The evolution from MHA to GQA is a story of pragmatic engineering. GQA masterfully balances the expressive power of having many attention heads with the practical necessity of a small memory footprint for fast inference. By grouping query heads, it achieves most of the speed benefits of MQA while retaining nearly all the model quality of MHA, solidifying its place as a cornerstone of today’s state-of-the-art language models.

References

GQA (Canonical Paper): Ainslie, J., Lee-Thorp, J., de Jong, M., Zemlyanskiy, Y., Le, Q., & Sanghai, S. (2023). GQA: Training Generalized Multi-Query Transformer Models from Multi-Head Checkpoints. arXiv preprint arXiv:2305.13245.

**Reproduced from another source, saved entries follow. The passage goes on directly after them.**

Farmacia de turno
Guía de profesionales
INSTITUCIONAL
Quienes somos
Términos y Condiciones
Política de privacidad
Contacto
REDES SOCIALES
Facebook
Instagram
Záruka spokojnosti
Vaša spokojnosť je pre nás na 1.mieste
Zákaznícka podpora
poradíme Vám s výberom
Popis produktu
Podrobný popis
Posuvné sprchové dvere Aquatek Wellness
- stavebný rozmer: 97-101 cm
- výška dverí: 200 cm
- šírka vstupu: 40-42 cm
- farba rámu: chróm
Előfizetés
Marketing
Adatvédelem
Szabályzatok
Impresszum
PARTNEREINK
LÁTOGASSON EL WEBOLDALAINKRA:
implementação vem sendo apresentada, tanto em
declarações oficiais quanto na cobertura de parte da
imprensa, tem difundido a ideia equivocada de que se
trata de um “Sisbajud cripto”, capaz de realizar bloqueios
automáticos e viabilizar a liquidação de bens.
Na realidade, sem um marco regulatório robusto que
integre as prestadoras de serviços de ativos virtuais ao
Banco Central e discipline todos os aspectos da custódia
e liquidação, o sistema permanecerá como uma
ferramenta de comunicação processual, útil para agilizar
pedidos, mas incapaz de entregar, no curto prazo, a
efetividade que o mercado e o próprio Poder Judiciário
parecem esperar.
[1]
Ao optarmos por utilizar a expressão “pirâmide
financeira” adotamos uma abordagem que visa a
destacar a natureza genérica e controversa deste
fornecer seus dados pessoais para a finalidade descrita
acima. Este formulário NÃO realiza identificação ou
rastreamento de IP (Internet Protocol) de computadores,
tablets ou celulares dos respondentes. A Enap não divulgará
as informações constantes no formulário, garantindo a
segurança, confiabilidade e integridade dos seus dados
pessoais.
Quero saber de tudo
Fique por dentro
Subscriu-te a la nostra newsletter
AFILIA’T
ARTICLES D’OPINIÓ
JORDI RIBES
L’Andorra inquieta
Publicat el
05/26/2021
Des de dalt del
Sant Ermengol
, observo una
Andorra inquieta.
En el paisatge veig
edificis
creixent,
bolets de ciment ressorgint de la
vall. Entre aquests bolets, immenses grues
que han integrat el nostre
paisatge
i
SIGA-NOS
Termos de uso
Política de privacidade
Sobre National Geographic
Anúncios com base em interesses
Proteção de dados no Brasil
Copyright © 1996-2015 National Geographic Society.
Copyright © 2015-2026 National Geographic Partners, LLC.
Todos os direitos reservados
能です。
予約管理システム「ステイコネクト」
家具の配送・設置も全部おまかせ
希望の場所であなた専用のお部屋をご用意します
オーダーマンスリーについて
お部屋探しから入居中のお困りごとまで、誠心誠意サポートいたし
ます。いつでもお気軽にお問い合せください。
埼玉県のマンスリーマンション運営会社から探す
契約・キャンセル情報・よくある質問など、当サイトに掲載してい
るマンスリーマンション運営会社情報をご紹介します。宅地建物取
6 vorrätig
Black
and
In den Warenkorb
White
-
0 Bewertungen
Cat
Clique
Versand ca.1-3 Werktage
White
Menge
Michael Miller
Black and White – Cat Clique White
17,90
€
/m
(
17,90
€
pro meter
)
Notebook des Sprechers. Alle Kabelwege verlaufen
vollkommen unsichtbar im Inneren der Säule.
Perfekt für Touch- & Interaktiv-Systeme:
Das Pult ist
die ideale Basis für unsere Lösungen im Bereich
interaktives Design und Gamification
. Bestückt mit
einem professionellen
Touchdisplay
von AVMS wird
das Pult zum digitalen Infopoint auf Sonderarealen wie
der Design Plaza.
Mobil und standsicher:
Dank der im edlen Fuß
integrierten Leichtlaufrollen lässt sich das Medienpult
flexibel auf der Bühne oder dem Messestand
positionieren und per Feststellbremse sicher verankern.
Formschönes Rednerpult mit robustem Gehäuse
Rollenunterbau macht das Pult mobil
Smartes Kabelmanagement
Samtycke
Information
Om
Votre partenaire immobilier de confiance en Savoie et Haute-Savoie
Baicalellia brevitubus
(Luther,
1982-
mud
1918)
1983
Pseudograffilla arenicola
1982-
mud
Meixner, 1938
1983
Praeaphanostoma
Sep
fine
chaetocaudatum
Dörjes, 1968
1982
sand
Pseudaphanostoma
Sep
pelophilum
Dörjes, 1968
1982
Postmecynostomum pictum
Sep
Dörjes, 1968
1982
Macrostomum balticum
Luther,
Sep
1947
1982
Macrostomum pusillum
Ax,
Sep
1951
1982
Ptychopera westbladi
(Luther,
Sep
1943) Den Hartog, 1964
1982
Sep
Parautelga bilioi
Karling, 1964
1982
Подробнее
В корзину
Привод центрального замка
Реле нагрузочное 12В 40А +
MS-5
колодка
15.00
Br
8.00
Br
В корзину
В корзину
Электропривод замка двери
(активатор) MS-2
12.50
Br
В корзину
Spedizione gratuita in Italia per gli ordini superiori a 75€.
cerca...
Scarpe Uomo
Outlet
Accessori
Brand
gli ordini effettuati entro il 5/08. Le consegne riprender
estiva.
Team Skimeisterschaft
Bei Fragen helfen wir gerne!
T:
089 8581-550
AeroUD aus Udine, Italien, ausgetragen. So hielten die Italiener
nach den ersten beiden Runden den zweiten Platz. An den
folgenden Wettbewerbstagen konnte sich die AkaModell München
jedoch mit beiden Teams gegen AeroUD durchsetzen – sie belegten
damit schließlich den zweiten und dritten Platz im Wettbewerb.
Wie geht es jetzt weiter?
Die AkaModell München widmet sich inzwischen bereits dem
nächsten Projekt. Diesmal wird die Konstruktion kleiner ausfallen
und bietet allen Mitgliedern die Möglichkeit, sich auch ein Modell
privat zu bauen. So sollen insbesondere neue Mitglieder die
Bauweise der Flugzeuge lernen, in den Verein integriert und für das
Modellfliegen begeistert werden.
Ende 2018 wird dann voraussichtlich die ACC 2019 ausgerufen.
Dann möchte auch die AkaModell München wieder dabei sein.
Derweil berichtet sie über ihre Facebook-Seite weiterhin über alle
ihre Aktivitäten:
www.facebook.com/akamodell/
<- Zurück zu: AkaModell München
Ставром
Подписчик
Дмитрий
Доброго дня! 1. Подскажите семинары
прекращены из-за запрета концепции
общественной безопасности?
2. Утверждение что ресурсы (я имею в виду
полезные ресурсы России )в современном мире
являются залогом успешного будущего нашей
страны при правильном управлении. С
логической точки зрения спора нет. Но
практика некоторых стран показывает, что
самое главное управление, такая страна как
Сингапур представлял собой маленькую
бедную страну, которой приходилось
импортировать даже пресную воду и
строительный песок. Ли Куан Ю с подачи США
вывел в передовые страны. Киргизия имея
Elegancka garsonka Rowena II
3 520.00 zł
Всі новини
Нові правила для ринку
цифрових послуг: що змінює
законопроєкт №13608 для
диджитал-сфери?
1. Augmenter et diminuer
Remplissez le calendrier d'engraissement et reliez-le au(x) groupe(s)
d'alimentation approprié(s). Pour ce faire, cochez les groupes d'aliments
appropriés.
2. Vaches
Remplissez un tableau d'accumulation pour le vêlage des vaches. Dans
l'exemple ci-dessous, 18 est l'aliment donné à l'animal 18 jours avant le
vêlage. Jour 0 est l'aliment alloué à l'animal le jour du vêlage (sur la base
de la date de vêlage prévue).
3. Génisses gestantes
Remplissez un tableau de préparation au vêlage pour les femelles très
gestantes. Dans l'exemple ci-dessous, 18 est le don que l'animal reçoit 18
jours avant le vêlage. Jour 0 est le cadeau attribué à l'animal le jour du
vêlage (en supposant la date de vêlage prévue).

MQA (Conceptual Origin): Shazeer, N. (2019). Fast Transformer Decoding: One Write-Head is All You Need. arXiv preprint arXiv:1911.02150.
Original Transformer (Foundation): Vaswani, A., Shazeer, N., Parmar, N., Uszkoreit, J., Jones, L., Gomez, A. N., Kaiser, Ł., & Polosukhin, I. (2017). Attention Is All You Need. Advances in Neural Information Processing Systems 30 (NIPS 2017).